TASKS TO PERFORM:
1 - Translate this sentence from the forum thread on opening a bank account in Cyprus into Spanish: "All you need to open a bank account is your passport and some money."
2 - In the forum thread on opening a bank account in Cyprus, how long did it take philly to open an account once the documents were ready?
3 - Write the next part of the forum thread on opening a bank account in Cyprus, picking up after its final post.

# Bank account



## steve ross (Jul 13, 2010)

How easy is it to open a bank account in Cyprus ?

What do i need ?

How long does it take ?

thanks


----------



## Veronica (Apr 5, 2008)

steve ross said:


> How easy is it to open a bank account in Cyprus ?
> 
> What do i need ?
> 
> ...


All you need to open a bank account is your passport and some money.
It can be done on the spot.


----------



## steve ross (Jul 13, 2010)

Veronica said:


> All you need to open a bank account is your passport and some money.
> It can be done on the spot.




Thanks, for your quick reply veronica, 

Can this be done online before i arrive do you know?


----------



## Veronica (Apr 5, 2008)

steve ross said:


> Thanks, for your quick reply veronica,
> 
> Can this be done online before i arrive do you know?


I think you need to bet here in person so they can check you are who you say you are. Hence the need for your passport.


----------



## steve ross (Jul 13, 2010)

Veronica said:


> I think you need to bet here in person so they can check you are who you say you are. Hence the need for your passport.


thanks again


----------



## MrB (Jun 2, 2010)

I had heard that you also need proof of residency/address, eg UK bills and bank accounts statements if not yet resident in Cyprus. i suspect Cyprus also has these money laundering requirements.

cheers

MrB


----------



## Veronica (Apr 5, 2008)

MrB said:


> I had heard that you also need proof of residency/address, eg UK bills and bank accounts statements if not yet resident in Cyprus. i suspect Cyprus also has these money laundering requirements.
> 
> cheers
> 
> MrB


Yes the banks are very cautious about possible money laundering so the more proof of identiy and residence etc the better.


----------



## totorama (Jun 12, 2010)

As a Brit currently living in California and hoping to move to the island soon, I wonder what problems I'll have trying to get an account as I don't have a UK address. I tried to setup an account on-line with Laiki but apparently it can't be done from over here (usa). I hope I don't have to carry suitcases of cash on the plane.. lane:


----------



## philly (Feb 5, 2010)

I needed a utility bill either from my home country or for Cyprus and also a rental agreement or title deeds for a property in my name

They wouldnt open an account anywhere for me without them

As soon as I had the docs it took 10 mins


----------



## theresoon (Apr 11, 2008)

totorama said:


> As a Brit currently living in California and hoping to move to the island soon, I wonder what problems I'll have trying to get an account as I don't have a UK address. I tried to setup an account on-line with Laiki but apparently it can't be done from over here (usa). I hope I don't have to carry suitcases of cash on the plane.. lane:


You wont have a problem. The problem you have is on the US side not the Cyprus side. Once here you can open an account and have a wire transfer done from your US account to your Cyprus account. Just remember to also open a US$ account and a Euro account. Do the transfer to the $ account and then you can do the $ Euro exchange. It will definetely cost you more if the exchange is done in the US rather than in Cyprus.

[Data entries]
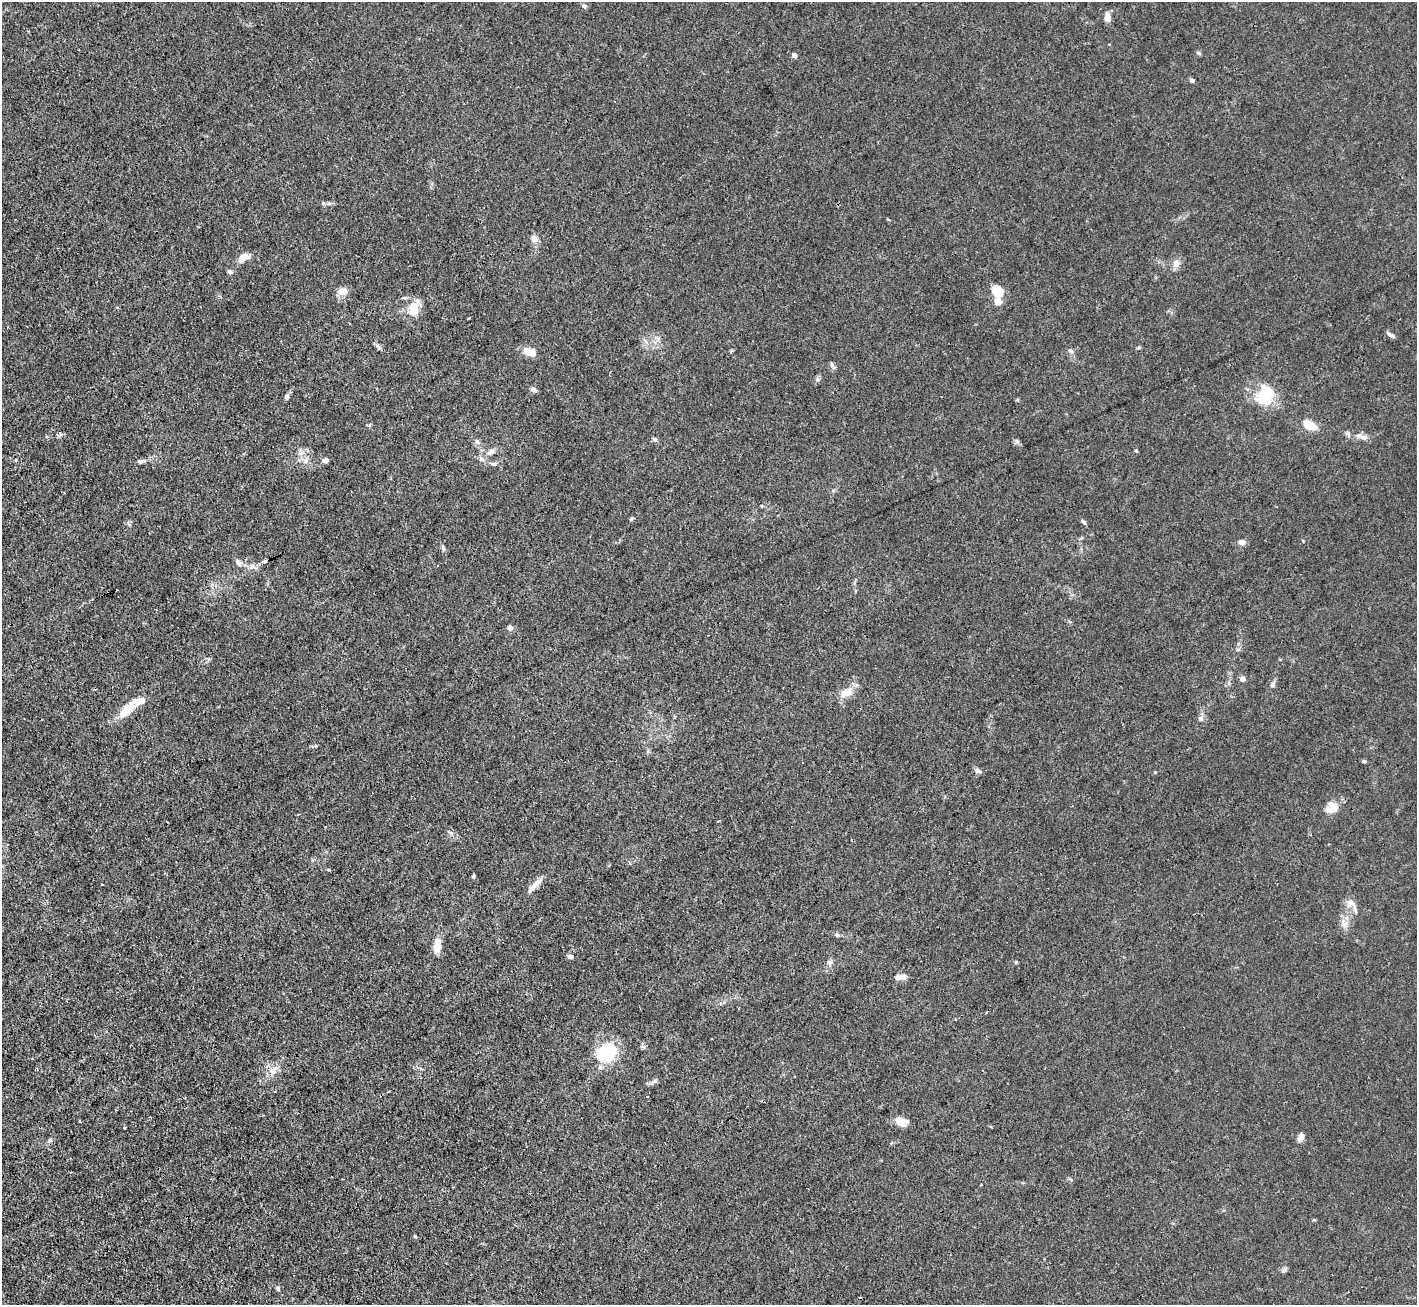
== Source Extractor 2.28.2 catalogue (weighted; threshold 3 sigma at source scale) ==
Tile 7 of 4 x 4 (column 3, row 2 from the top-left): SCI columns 2833-4247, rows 2893-4195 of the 5664 x 5650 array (HDU 1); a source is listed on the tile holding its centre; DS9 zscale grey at full resolution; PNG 1419 x 1307 px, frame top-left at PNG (2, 2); no overlay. Shown black and unused: <1% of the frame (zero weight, under 3 of 4 exposures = <1% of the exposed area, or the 3 px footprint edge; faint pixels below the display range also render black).
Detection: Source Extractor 2.28.2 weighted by HDU 2 'WHT'; one run over the whole footprint, this tile lists its part. Background 0.0224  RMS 0.0032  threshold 0.0142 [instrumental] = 3 sigma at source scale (4.5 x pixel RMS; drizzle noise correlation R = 1.50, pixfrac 1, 0.05/0.05 arcsec/px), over >= 5 px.
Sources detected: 81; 1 inside a brighter object's white glare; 3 cosmic-ray / hot-pixel residue — not listed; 6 inside a brighter listed object's ellipse — not listed separately; the other 71 listed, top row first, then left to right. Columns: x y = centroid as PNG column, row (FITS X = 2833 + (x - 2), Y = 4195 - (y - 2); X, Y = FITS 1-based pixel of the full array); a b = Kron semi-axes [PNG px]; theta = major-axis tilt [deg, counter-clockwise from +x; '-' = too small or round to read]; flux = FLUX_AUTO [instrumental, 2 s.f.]
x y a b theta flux
584 6 6 5 - 0.6
1107 17 9 7 88 2.6
1198 53 7 4 -27 0.51
794 55 4 4 - 1.6
1192 80 5 4 - 0.99
323 203 6 4 -71 0.44
534 239 9 8 - 1.9
244 257 15 8 32 3.5
1176 263 11 9 89 2
230 272 7 5 -26 0.79
997 290 10 8 -48 9.2
343 291 14 9 11 2.2
998 301 6 6 - 3.8
413 309 22 13 -89 5.1
469 318 3 2 - 0.32
1390 334 11 4 -36 0.88
658 338 7 6 - 1
378 347 11 4 -55 0.86
1071 351 8 4 -28 0.68
529 352 16 9 -19 3.5
832 365 7 4 -74 0.69
817 379 6 4 -71 0.54
533 389 8 6 -15 1
1265 396 23 18 67 13
287 397 7 6 - 0.9
1309 425 12 7 -30 7.5
1364 437 12 8 -19 1.8
654 439 7 6 - 0.67
1017 441 7 6 - 0.71
491 452 11 7 44 1.5
325 460 4 4 - 2.2
141 461 8 5 2 0.81
306 461 7 4 89 0.84
493 464 11 4 -1 0.84
631 519 6 5 - 0.45
1084 522 7 4 -37 0.54
1242 542 9 7 -4 1.4
443 548 9 5 -74 0.74
265 561 5 4 - 0.61
238 562 10 6 -55 1.2
510 628 5 5 - 2
1242 679 5 5 - 2
1273 684 10 6 58 0.96
846 693 20 11 24 4
127 710 27 11 46 6.8
1201 719 7 7 - 1.1
1364 761 6 4 -4 0.47
978 771 9 6 -33 0.93
1333 810 16 9 37 2.7
450 832 8 3 -44 0.52
329 870 5 3 - 0.27
473 876 6 4 68 0.43
537 883 14 8 34 2.1
102 884 3 2 - 0.23
1350 903 12 9 -19 2
1344 925 9 8 - 1.7
837 935 6 5 - 0.7
437 943 16 10 -73 2.8
570 956 7 5 -25 1
830 962 8 7 - 1
901 977 12 6 5 2.2
610 1051 26 19 -26 13
273 1070 17 9 36 3
655 1081 7 6 - 0.78
647 1096 3 2 - 0.31
80 1121 3 3 - 0.3
901 1121 14 9 -10 3.6
1301 1137 8 6 66 1.9
50 1140 7 4 44 0.62
415 1236 5 4 - 0.39
278 1288 6 5 - 0.46
Unlisted compact peaks at least as high as the median listed source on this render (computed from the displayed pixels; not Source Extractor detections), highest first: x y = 1016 962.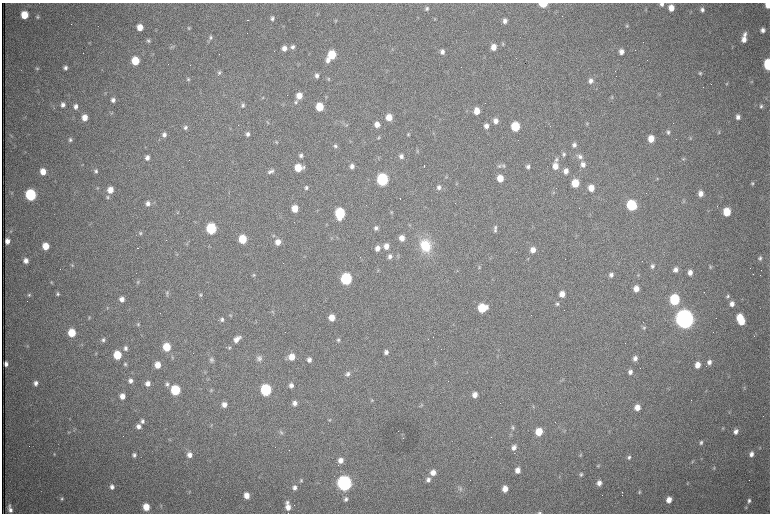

RESPONSES FOR EACH TASK:
1 - Todo lo que necesitas para abrir una cuenta bancaria es tu pasaporte y algo de dinero.

2 - It took 10 minutes.

3 -
----------



## Veronica (Apr 5, 2008)

totorama said:


> As a Brit currently living in California and hoping to move to the island soon, I wonder what problems I'll have trying to get an account as I don't have a UK address. I tried to setup an account on-line with Laiki but apparently it can't be done from over here (usa). I hope I don't have to carry suitcases of cash on the plane.. lane:


Hi Terry,
I don't think you can open accounts online as they need proof of your identity.
You can open one as soon as you get here and then either use a currency exchange company to transfer money from your US account or do a transfer from your bank in the US to your bank here.
The currency exchange companies seem to give better rates than banks.
I can give you a contact who you can talk to to see what sort of rate you can get from them and then compare it with the banks.

Veronica


----------



## totorama (Jun 12, 2010)

theresoon said:


> You wont have a problem. The problem you have is on the US side not the Cyprus side. Once here you can open an account and have a wire transfer done from your US account to your Cyprus account. Just remember to also open a US$ account and a Euro account. Do the transfer to the $ account and then you can do the $ Euro exchange. It will definetely cost you more if the exchange is done in the US rather than in Cyprus.


Thanks 'Theresoon' for the quick response, 

I hadn't thought of doing it that way.. I will be getting a US pension also, which I presume I can do the same by getting it paid directly to my Cyprus US$ bank account. Plus a UK pension which is in GBP.. All very complected and at the mercy of exchange rates.:juggle:


----------



## AradippouTales (Jan 27, 2010)

totorama said:


> Plus a UK pension which is in GBP.. All very complected and at the mercy of exchange rates.:juggle:


Well, yes, but maybe no 

If you don't need the access the UK pension each month then you could have it paid into a UK account and then transfer several month's worth when the rate is favourable.

Yes, you are exposed to exchange rate variations _but_ you can minimise the impact and be in a position to move when the rates are particularly good.

Mands


----------



## Veronica (Apr 5, 2008)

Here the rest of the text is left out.